Should your employer be responsible for your office safety if you're a telecommuter? The issue of just who's liable when your home work site violates health and safety codes heated up earlier this month when a Labor Department advisory said that employers are responsible for making sure that at-home workers have ergonomically correct furniture, proper lighting, adequate ventilation and more. The advisory was withdrawn the day after it generated loud protest from business groups over the possibility of government inspectors snooping around private homes. However, with California Occupational Safety and Health Administration rules still requiring employers to provide safe environments for subordinates who work from home, the issue remains a sticking point.
Will such a policy mean a decrease in telecommuting? Is it fair to hold an employer responsible for a home office that's miles away from corporate headquarters? RACHEL FISCHER asked a CAL-OSHA expert and a local telecommuter their opinions.
'This Is a Reminder; Don't Overreact'
Los Angeles area regional manager for CAL-OSHA
Although I can't speak to the situation with the federal OSHA, the California Labor Code says that every employer shall furnish a place of employment that is safe and healthful. That means that the little home office that an employee sets up with his employer's blessing is an extension of office headquarters. Some workers are exceptions to the rule, such as federal agents who work at home.
But, if you come down to it, this isn't anything new: This interpretation of the code, noting an employer's liability, has been on the books for more than a decade. Our inspections are typically at workplaces, and we have no intention of knocking on people's house doors. Employers should be the ones to encourage their employees to check their workplaces for safety, including seeing that all electrical outlets are grounded and knowing how to escape your home or building in case of an emergency.
This is just a reminder that you should take a look at your home office to see what precautions you can take. It is jumping to conclusions to assume that the regulation will negatively affect the telecommuting industry. Many telecommuters are not fully aware that their home office counts as a workplace, and I'm hoping that people will read this and take another look around.
The things we recommend take only a few minutes and are not expensive. For instance, you can buy a circuit tester for $10 or $12 and it will tell you whether your wiring is correct and safe--something you should do in your home, anyway. And if there are stairs that lead to a home office--say it's in your basement--simply make sure those stairs are clear of objects and that there is adequate lighting.
Employers are fairly knowledgeable about all of this, anyway, and it shouldn't change anything or prevent workers from telecommuting in the future. It's the same expense for employers to make sure your desk is ergonomically correct, whether it's at your home or work. CAL-OSHA will also provide a free safety inspection, at an employer's request, although the employer must then agree to make the necessary changes.
We simply want employers and employees to recognize their responsibility in terms of safety.

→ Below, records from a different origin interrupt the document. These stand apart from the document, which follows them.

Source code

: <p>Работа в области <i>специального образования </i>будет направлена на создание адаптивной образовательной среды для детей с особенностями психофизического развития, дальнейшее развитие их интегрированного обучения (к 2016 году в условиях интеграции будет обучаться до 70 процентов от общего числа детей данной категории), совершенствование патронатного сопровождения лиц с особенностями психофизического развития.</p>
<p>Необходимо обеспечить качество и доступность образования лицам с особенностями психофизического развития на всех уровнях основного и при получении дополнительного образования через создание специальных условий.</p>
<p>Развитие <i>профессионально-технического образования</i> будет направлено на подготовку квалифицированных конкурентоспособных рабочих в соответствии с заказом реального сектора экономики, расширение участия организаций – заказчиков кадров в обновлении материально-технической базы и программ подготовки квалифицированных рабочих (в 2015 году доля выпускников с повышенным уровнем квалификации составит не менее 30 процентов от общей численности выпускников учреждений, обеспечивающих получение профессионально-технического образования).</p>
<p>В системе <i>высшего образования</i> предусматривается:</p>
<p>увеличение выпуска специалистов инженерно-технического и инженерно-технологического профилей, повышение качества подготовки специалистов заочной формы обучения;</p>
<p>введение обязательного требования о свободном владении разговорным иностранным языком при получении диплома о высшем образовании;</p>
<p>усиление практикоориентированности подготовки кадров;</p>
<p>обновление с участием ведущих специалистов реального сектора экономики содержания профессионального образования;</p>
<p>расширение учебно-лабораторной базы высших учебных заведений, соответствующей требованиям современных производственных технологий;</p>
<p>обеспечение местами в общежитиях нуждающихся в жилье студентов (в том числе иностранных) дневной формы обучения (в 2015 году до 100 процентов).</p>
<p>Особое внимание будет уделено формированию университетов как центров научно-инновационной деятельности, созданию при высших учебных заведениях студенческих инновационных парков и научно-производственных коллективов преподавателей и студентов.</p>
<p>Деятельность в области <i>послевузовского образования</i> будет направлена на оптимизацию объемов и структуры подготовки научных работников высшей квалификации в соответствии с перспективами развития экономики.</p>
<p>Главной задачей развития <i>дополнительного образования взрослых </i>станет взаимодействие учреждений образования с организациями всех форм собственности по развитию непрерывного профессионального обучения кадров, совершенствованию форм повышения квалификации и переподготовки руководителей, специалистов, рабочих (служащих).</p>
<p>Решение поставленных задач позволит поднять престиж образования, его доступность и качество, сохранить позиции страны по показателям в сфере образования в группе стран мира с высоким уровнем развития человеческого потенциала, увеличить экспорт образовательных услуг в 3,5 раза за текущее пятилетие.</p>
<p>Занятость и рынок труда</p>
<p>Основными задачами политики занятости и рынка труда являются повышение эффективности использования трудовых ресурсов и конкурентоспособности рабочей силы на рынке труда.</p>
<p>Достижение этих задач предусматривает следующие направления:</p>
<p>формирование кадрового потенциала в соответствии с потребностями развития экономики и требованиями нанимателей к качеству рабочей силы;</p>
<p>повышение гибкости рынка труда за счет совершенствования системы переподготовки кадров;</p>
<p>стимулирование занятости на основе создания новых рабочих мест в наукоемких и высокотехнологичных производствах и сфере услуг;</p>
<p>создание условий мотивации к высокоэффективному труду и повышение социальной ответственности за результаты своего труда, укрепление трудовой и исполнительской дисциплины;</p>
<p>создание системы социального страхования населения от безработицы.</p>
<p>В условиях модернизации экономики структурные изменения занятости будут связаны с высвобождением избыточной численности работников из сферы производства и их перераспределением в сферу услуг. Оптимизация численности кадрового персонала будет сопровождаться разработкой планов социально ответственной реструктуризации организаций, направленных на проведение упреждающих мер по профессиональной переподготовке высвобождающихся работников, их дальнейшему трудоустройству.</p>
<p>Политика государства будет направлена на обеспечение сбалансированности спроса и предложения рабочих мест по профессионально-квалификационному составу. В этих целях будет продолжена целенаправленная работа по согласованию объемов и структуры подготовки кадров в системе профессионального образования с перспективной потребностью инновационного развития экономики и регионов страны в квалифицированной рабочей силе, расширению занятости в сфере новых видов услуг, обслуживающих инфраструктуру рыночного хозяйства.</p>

This is not an effort to create problems between employers and employees.
'Telecommuting Lets Me Work'
Louise Gonzalez telecommutes as an educational recruiter for Canter Educational Productions, Santa Monica.
Even before going on maternity leave to have my son, Jack, who's now 17 months, I had suggested the possibility of telecommuting to my boss. Luckily, I work at a company that is responsive to such things, so after returning to the office two days a week after my pregnancy, we decided to try out telecommuting.
On the part-time salary I was making, it wasn't even worth it for me to go off to work. And I don't want to just stick my son in day care; I want to be home with him until he's in preschool.
So the telecommuting has really been key: I have a set work time on Monday afternoons, and the rest of my hours are made up whenever I have time. This works for everyone involved, since I'm on the projects that aren't urgent and that no one ever used to get to at the office. The company helped me set up the computer at home and, at that time, they quizzed me about my home-office safety. My husband and I also had a safety inspection done on our own, so I'm not worried.
I do think, though, that rules like this could scare employers off of letting people work at home. Somebody could lie about getting hurt at home and sue, so employers might feel that they have to weigh really carefully whom they trust enough to work at home.
Telecommuting is a huge thing for people like me. It gives you freedom, and it's allowing my husband and me some financial flexibility and a little fun money. I end up feeling like I'm contributing, but I get to stay with my son. Plus, I feel like I'm still part of the "adult" world and my resume won't have a hole in it later.
Telecommuting has been a good thing all the way around: The company's getting a person who's highly skilled instead of a new part-timer or intern they'd have to train, and I have more loyalty to them now. The fact that they allowed me to do this makes me want to come back to them instead of some other company when I'm ready for full-time again.